I enjoyed the past few months. I was productive—my clients sent rewarding assignments, I finally took and pass my G driver’s licence, I went to the gym five days a week, everything went fairly smoothly at home and the weather was typically Canadian but bearable (hey, no tornado this year!).
It’s only when I stopped taking new assignments earlier last week that I realized I was exhausted. I never sleep enough. I’m always working or stuck in the tedious time-sucking routine all parents and professionals know too well. Twenty-four hours is never enough time to complete everything I’d like to do and it’s frustrating.

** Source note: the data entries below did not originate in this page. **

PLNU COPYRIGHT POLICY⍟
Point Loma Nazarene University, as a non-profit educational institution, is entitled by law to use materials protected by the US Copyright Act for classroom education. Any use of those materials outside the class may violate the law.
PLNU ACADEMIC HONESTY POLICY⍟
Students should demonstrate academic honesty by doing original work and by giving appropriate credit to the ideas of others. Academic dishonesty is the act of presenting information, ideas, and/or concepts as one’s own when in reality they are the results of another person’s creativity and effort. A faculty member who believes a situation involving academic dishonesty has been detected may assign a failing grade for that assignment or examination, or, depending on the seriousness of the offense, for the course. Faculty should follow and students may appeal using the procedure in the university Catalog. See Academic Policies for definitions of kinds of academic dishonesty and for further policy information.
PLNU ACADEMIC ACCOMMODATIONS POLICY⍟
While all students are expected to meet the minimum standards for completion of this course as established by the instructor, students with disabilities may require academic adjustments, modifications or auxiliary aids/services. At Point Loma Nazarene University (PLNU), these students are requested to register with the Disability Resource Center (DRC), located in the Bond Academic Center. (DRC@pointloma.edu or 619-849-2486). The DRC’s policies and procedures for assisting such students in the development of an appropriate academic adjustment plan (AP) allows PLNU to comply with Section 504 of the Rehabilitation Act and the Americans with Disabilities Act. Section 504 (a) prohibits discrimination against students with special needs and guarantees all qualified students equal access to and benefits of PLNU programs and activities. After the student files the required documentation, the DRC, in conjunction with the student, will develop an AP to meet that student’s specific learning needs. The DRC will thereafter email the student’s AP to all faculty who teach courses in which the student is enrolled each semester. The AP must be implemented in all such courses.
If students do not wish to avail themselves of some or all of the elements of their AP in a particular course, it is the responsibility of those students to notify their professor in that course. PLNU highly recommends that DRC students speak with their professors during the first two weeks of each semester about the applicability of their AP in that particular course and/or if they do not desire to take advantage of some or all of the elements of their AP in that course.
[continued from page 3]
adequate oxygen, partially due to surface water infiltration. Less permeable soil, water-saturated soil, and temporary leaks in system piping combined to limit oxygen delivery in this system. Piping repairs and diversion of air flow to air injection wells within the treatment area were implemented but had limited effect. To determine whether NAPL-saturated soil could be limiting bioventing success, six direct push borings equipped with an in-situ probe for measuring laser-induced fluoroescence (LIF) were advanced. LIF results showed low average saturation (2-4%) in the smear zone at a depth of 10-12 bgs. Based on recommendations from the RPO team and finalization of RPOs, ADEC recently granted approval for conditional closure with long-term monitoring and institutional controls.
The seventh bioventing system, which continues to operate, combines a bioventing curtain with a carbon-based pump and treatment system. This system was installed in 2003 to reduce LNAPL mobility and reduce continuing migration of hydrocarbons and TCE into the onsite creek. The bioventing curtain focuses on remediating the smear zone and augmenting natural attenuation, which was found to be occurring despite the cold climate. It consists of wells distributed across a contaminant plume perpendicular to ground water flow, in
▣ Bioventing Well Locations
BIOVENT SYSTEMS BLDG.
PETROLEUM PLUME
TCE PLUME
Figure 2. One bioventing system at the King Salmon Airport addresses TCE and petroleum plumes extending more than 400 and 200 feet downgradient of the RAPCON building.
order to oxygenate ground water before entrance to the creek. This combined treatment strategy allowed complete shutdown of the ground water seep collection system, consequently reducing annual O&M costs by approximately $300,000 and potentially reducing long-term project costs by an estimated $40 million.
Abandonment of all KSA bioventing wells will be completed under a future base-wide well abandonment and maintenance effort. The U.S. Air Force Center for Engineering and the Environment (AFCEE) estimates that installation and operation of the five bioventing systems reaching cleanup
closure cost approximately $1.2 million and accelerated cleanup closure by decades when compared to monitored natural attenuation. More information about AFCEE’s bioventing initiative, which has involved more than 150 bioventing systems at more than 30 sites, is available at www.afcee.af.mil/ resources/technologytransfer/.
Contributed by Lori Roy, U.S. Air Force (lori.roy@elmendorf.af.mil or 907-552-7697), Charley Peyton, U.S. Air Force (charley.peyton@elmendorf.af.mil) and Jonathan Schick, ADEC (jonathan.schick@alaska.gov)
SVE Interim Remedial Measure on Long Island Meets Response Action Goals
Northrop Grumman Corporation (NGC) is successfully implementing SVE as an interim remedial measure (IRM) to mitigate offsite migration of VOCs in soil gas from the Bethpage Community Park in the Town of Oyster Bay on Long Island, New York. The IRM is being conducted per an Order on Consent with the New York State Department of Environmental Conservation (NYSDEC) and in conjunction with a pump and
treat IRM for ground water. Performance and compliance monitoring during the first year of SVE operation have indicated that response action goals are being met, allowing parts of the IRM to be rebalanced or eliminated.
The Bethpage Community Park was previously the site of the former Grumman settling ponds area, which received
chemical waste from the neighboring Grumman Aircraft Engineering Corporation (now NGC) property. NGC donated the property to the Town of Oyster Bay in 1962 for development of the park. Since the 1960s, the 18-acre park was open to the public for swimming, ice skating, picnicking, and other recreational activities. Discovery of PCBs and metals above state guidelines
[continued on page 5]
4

We spent the last few days packing, running up and down the stairs, cleaning, washing and fixing stuff. Tables and desks collect everyday clutter—bills, paperwork, receipts, socks with holes, schoolwork, souvenirs, broken shoes, mismatched gloves, cords, etc.—and we had to deal with it, kind of like a spring cleaning.
I’m looking at my backpack right now and I’m amazed it took me so long to fill it with everything I need. It’s pretty small but it was a lot of work.
I hope I didn’t forget anything.
Fuck it. I’m not going through my packing list again.
It was pouring rain on Saturday, then it turned into a blizzard and Sunday was bitterly cold and very windy.
I couldn’t wait to leave winter behind.
It’s only—4⁰C tonight and windless.
The urge to run away is almost (temporarily) gone but curiosity and the need for an adventure are still here.
I have butterflies in my stomach. It’s part of the experience, I suppose.
I should go to bed. We’re leaving early.
Now you know the truth—even experienced backpackers are scared of travelling.